Below are some records. Return exactly the lines from the one with "thumb mcp: (144, 122)" to the one with "pinky tip: (144, 69)", and nothing else.

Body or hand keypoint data
★ ★ ★ ★ ★

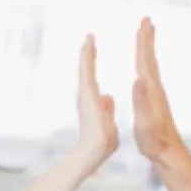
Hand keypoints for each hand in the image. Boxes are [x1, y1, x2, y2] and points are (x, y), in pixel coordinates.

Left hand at [76, 34, 118, 169]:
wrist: (92, 152)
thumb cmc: (101, 139)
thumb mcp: (107, 122)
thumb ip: (106, 108)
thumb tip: (106, 96)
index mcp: (90, 97)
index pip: (87, 70)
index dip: (88, 54)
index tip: (89, 38)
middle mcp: (86, 97)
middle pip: (84, 70)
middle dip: (87, 54)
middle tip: (88, 38)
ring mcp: (86, 102)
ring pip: (86, 78)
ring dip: (88, 63)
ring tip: (90, 51)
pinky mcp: (89, 108)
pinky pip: (90, 87)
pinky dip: (91, 77)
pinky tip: (94, 79)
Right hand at [133, 17, 182, 161]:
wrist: (168, 154)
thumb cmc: (154, 141)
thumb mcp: (144, 122)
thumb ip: (141, 101)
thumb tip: (138, 78)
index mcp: (151, 90)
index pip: (145, 61)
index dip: (143, 42)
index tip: (143, 23)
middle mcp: (155, 89)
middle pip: (150, 59)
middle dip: (146, 39)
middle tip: (146, 21)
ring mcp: (156, 95)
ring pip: (151, 66)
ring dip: (147, 50)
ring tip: (145, 38)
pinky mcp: (155, 102)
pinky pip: (149, 77)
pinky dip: (146, 66)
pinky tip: (144, 69)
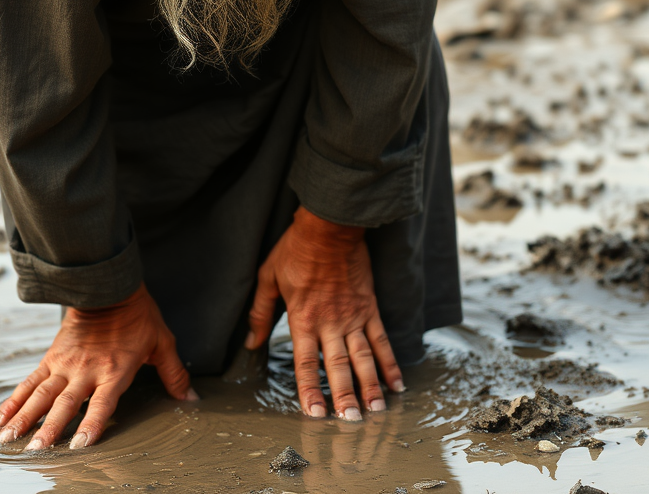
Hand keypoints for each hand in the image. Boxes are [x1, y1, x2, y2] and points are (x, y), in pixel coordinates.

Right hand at [0, 282, 197, 449]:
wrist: (109, 284)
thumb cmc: (138, 314)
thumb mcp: (162, 342)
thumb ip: (174, 373)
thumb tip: (191, 398)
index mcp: (115, 369)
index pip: (102, 403)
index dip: (91, 425)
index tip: (79, 446)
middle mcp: (86, 370)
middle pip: (64, 403)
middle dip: (49, 430)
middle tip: (35, 452)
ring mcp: (65, 364)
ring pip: (41, 395)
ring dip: (24, 418)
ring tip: (8, 440)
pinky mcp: (51, 357)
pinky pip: (30, 381)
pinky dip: (13, 400)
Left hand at [245, 206, 403, 418]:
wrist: (329, 225)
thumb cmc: (296, 249)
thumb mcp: (268, 277)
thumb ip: (260, 312)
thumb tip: (251, 342)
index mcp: (303, 318)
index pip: (305, 362)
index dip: (309, 390)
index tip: (314, 414)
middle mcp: (330, 323)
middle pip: (338, 366)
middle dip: (345, 396)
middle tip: (352, 423)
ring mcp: (353, 316)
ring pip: (363, 358)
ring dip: (370, 386)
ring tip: (376, 412)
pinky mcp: (369, 307)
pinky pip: (381, 339)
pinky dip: (390, 362)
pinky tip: (397, 383)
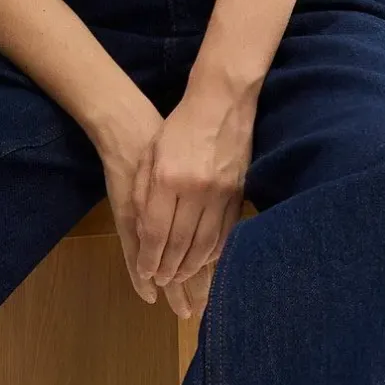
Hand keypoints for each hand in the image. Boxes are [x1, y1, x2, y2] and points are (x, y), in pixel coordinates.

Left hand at [131, 79, 253, 317]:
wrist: (221, 102)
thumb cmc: (178, 127)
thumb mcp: (151, 156)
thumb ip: (146, 194)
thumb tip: (147, 233)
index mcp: (169, 179)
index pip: (158, 231)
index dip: (151, 257)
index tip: (146, 272)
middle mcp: (196, 189)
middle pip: (182, 243)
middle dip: (171, 268)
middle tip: (163, 282)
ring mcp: (222, 192)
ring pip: (207, 242)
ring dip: (193, 265)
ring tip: (182, 279)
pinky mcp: (239, 191)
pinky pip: (227, 230)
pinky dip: (215, 250)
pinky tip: (206, 261)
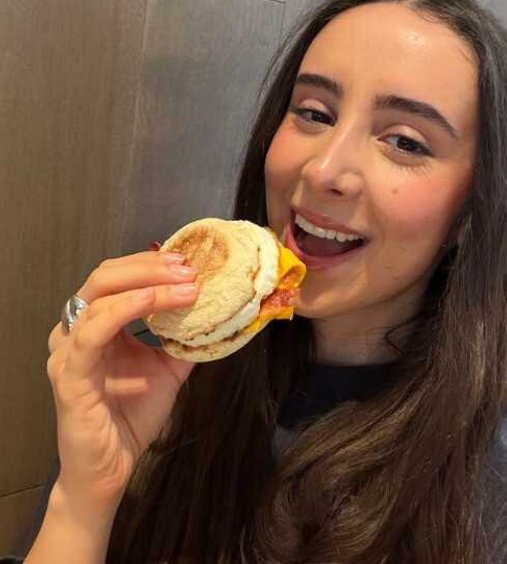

★ ★ ★ ★ ★

Reply
thumb mcp: (144, 122)
thumb ip: (141, 101)
thumb tip: (138, 78)
index mcp: (151, 90)
index pip: (145, 61)
index dip: (143, 42)
index tip: (143, 23)
middle mcp: (155, 89)
middle pip: (150, 59)
middle dip: (146, 39)
middle tip: (146, 21)
ring mcp: (156, 95)
ring pip: (151, 66)
ring dip: (147, 50)
ring tip: (145, 38)
pinky mcp: (155, 102)
pinky pip: (149, 77)
pinky dip: (146, 66)
pinky tip: (144, 69)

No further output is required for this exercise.